Task item: Produce exactly the lines from the one holding "publicités et du" through the last line of the data below, with every picture left out.
[[ Raw data, beginning ]]
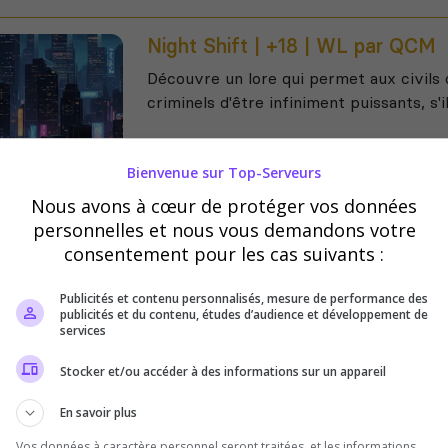
Night Shift | +18 | WL par QCM
Découvre un lore qui permet aux civils d
criminels d'être infiniment puissants, s'i
Bienvenue sur Top-Serveurs
Nous avons à cœur de protéger vos données
personnelles et nous vous demandons votre
consentement pour les cas suivants :
Publicités et contenu personnalisés, mesure de performance des
Souscrire à une offre premium
publicités et du contenu, études d’audience et développement de
services
Stocker et/ou accéder à des informations sur un appareil
veurs AltV
En savoir plus
Vos données à caractère personnel seront traitées, et les informations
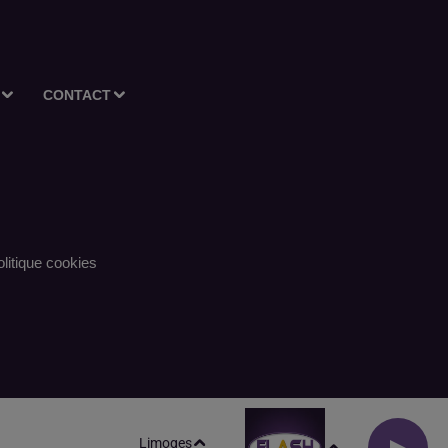
CONTACT
litique cookies
Limoges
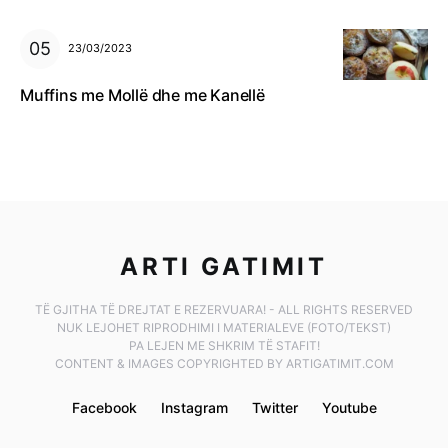
23/03/2023
Muffins me Mollë dhe me Kanellë
ARTI GATIMIT
TË GJITHA TË DREJTAT E REZERVUARA! - ALL RIGHTS RESERVED
NUK LEJOHET RIPRODHIMI I MATERIALEVE (FOTO/TEKST)
PA LEJEN ME SHKRIM TË STAFIT!
CONTENT & IMAGES COPYRIGHTED BY ARTIGATIMIT.COM
Facebook
Instagram
Twitter
Youtube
[[ Raw data, end ]]
Response box:
publicités et du contenu, études d’audience et développement de
services
Stocker et/ou accéder à des informations sur un appareil
veurs AltV
En savoir plus
Vos données à caractère personnel seront traitées, et les informations
CONTACT
litique cookies
Limoges
23/03/2023
Muffins me Mollë dhe me Kanellë
ARTI GATIMIT
TË GJITHA TË DREJTAT E REZERVUARA! - ALL RIGHTS RESERVED
NUK LEJOHET RIPRODHIMI I MATERIALEVE (FOTO/TEKST)
PA LEJEN ME SHKRIM TË STAFIT!
CONTENT & IMAGES COPYRIGHTED BY ARTIGATIMIT.COM
Facebook
Instagram
Twitter
Youtube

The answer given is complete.